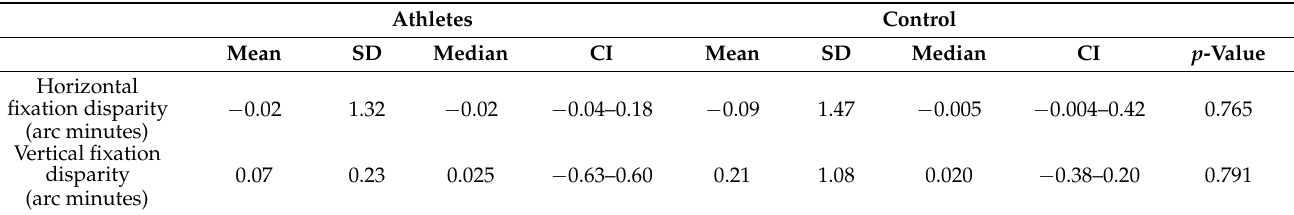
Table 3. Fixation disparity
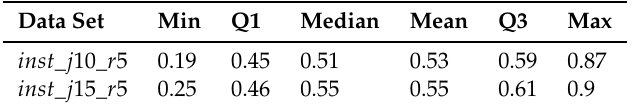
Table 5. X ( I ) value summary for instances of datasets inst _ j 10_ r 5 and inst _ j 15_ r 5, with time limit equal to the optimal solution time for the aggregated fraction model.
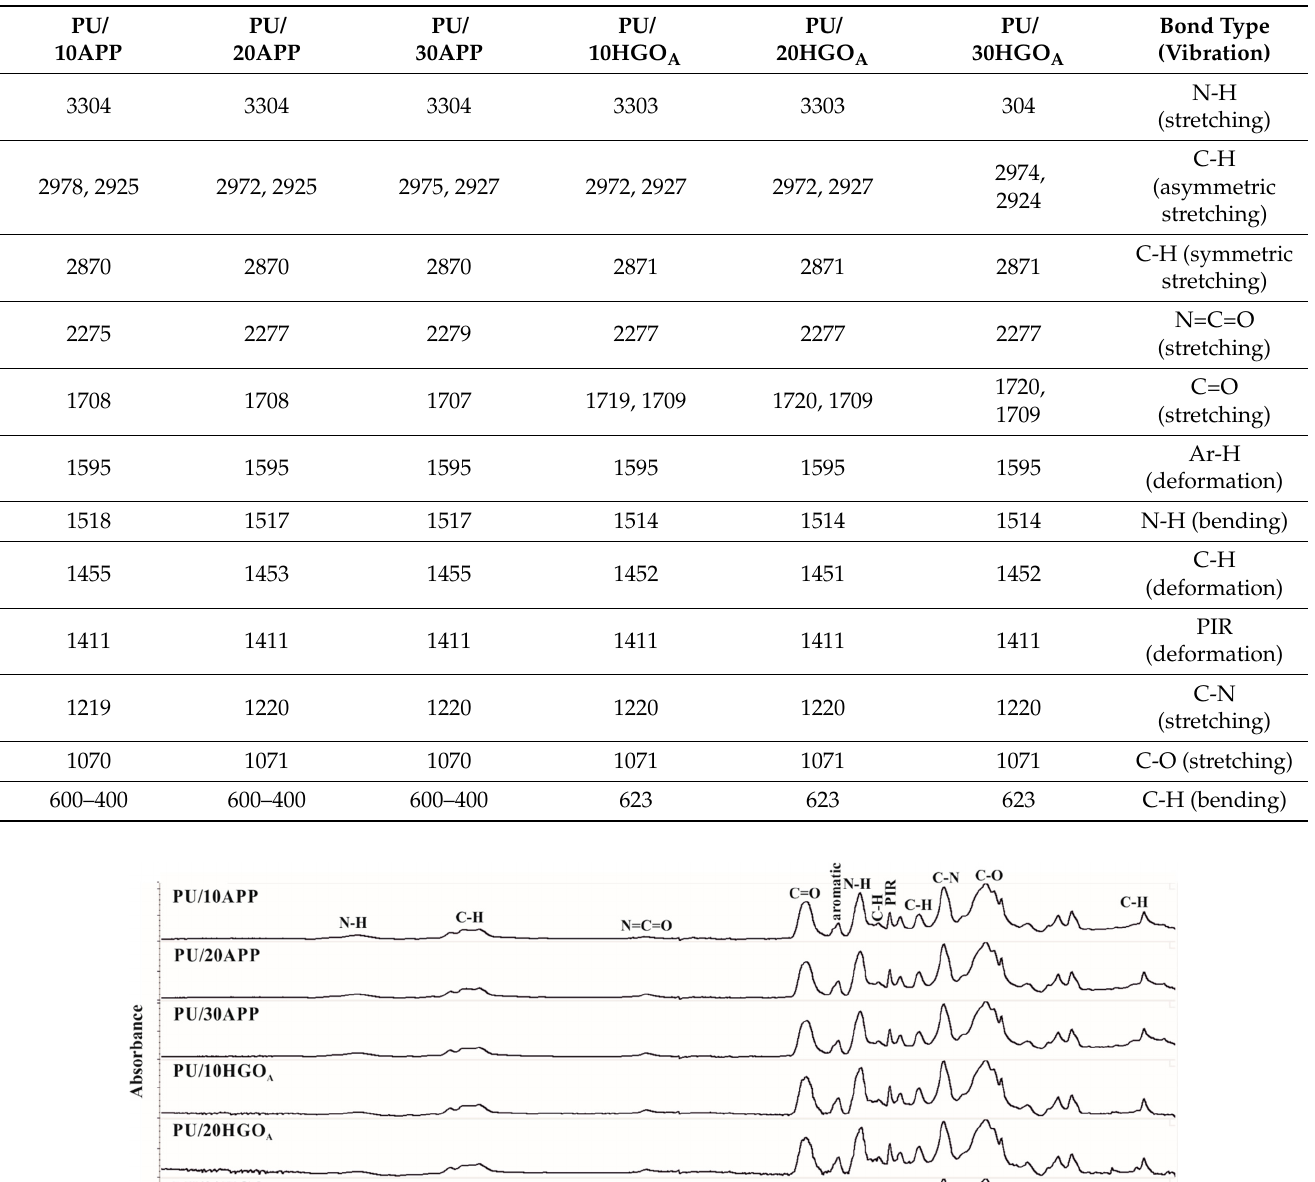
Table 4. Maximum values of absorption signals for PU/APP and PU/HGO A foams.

==

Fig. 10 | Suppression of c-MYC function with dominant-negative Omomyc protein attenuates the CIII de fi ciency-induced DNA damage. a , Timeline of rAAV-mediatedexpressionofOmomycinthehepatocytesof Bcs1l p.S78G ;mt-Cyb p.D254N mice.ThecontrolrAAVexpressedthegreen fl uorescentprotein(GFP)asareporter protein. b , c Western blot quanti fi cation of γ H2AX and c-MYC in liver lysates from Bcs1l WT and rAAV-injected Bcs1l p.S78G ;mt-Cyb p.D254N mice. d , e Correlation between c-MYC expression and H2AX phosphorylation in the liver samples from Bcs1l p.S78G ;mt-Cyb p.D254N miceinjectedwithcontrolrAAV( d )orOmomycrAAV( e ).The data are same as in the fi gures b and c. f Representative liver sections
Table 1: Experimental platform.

---

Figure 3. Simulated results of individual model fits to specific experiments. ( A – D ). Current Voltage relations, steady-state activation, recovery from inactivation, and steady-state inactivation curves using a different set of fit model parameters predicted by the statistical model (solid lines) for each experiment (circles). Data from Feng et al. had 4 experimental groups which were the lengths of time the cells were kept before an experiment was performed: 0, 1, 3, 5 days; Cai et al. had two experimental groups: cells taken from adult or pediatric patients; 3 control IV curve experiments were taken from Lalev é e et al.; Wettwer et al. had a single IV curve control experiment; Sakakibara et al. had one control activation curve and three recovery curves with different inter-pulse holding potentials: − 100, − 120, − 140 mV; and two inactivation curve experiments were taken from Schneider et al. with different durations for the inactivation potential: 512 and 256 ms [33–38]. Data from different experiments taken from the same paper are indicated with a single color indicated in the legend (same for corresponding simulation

**AIM OF THE EXERCISE**.
Above are the records. Copy word for word only their lines from the one holding "Table 5. X ( I" through the one holding "Table 4. Maximum", both included, and skip the images.

**RESPONSE AREA**.
Table 5. X ( I ) value summary for instances of datasets inst _ j 10_ r 5 and inst _ j 15_ r 5, with time limit equal to the optimal solution time for the aggregated fraction model.
Table 4. Maximum values of absorption signals for PU/APP and PU/HGO A foams.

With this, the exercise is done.